O Uruguai, que até pouco tempo era considerado um exemplo na luta contra a covid-19, vem registrando o maior número de novas infecções diárias per capita do mundo, segundo a agência France Press. O país teve uma média de 1.370 novos casos por cada 100 mil habitantes nos últimos 14 dias — de longe um recorde global, já que nenhum outro superou os mil contágios diários por 100 mil habitantes.
Desde a semana passada, a variante brasileira, chamada de P.1, já era relacionada a 30% dos novos casos no Uruguai.
— Este é um fenômeno que teve um ponto de inflexão na primeira quinzena de fevereiro, com o surgimento da variante brasileira — disse Daniel Salinas, ministro da Saúde uruguaio.
Segundo projeções do Imperial College, feita para 68 países, o Uruguai tem a terceira maior taxa de transmissão (Rt) de coronavírus no mundo. O Rt é uma das principais referências para acompanhar a evolução epidemiológica: quando é inferior a um, indica tendência de desaceleração dos casos. Quando é superior, indica que o vírus se dissemina mais rapidamente.
Os números uruguaios significam que cada cem pessoas infectadas devem contaminar outras 142. No Brasil, por exemplo, o mesmo número é igual a 106. No mundo, apenas Irã (149) e Índia (147) têm índices maiores.
Segundo dados do site Our World in Data, da Universidade de Oxford, com cerca de 70 mortos por dia, o Uruguai totaliza 20,4 óbitos por milhão de habitantes, o quinto pior desempenho do mundo, atrás apenas de Bósnia-Herzegovina (57,61), Hungria (30,12), San Marino (29,46) e Bulgária (28,93) — o Brasil, quando atinge 4 mil mortes diárias, chega à marca de 19 óbitos por cada milhão de habitantes.
O aumento do número de contágios põe em risco o atendimento em hospitais públicos e privados em todo o país, onde 53% dos leitos de UTI estão ocupados por pacientes de covid-19. Segundo a Sociedade Uruguaia de Medicina Intensiva, até a segunda-feira, a ocupação total dos leitos de terapia intensiva é de 77%.

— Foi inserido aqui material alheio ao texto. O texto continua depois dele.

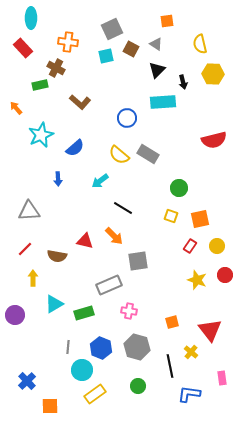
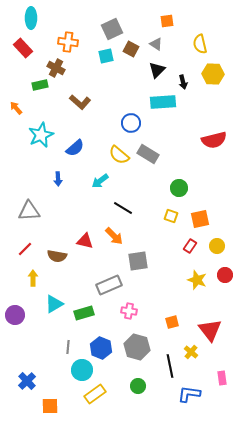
blue circle at (127, 118): moved 4 px right, 5 px down
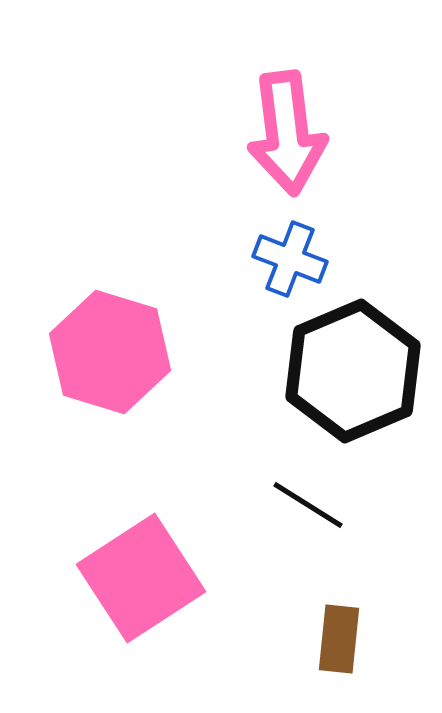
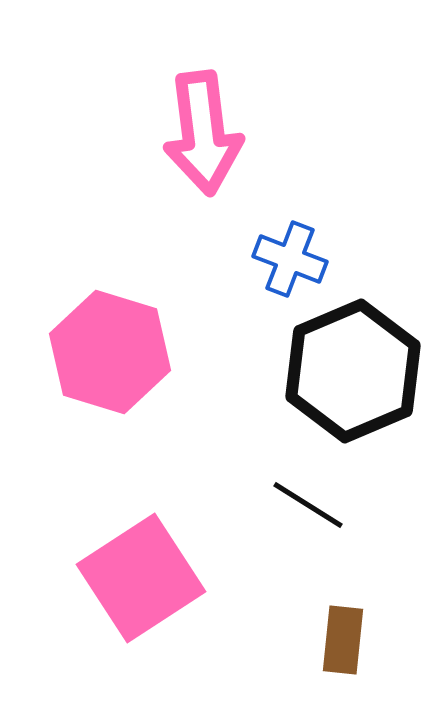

O Uruguai, que já foi um exemplo regional por sua bem-sucedida gestão da pandemia, vive atualmente seu pior momento sanitário. Mas o presidente, Luis Lacalle Pou, se mostra relutante em endurecer as medidas existentes para restringir a mobilidade da população, argumentando que seu governo não acredita em "um Estado policial".
O país, que nunca decretou quarentena obrigatória, suspendeu as aulas presenciais, espetáculos públicos e fechou alguns escritórios não essenciais, assim como os "freeshops" na fronteira com o Brasil e os cassinos sob a jurisdição do Estado.
No entanto, estabelecimentos comerciais de todos os setores, incluindo bares e restaurantes, permanecem abertos — até a meia-noite —, com muita movimentação nas ruas. A entrada no país só é permitida para uruguaios e residentes, além de estrangeiros que possam provar motivos diplomáticos, econômicos, profissionais ou pessoais excepcionais e com a autorização expressa do governo.
Por volta das 21h de terça-feira, um forte panelaço pôde ser ouvido em vários bairros de Montevidéu pedindo mais medidas para conter os contágios. Mas, até o momento, o governo de Lacalle Pou aposta todas as fichas no programa de vacinação, que avança em um ritmo bom. Quase 26% da população uruguaia recebeu a primeira dose das vacinas da CoronaVac ou da Pfizer, e 6% a segunda, desde que teve início a campanha de imunização, em 1º de março.
A vacinação uruguaia tem características diferentes das que estão sendo realizadas em nações vizinhas, como Brasil e Argentina, onde a imunização começou com pessoas com mais de 80 anos. O Uruguai iniciou seu plano nacional pelos policiais, militares do Exército, bombeiros e professores. Logo em seguida, iniciou a imunização dos profissionais de saúde e de pessoas entre 18 e 59 anos que tenham tido alguma comorbidade.
O Uruguai também usou sobras de vacinas de várias regiões do país para "blindar" a fronteira com o Rio Grande do Sul, onde o sistema de saúde entrou em colapso no fim de fevereiro. No geral, os brasileiros não podem entrar no país, exceto no caso de reagrupamento familiar.
A situação também é grave na Argentina. No dia 13 de março, o país registrava uma média móvel de 6,5 mil novos casos por dia. Em 13 de abril, o número havia mais que triplicado, passando para 21,6 mil novas infecções. As mortes duplicaram, passando de uma média diária de 110 para 220 no último mês.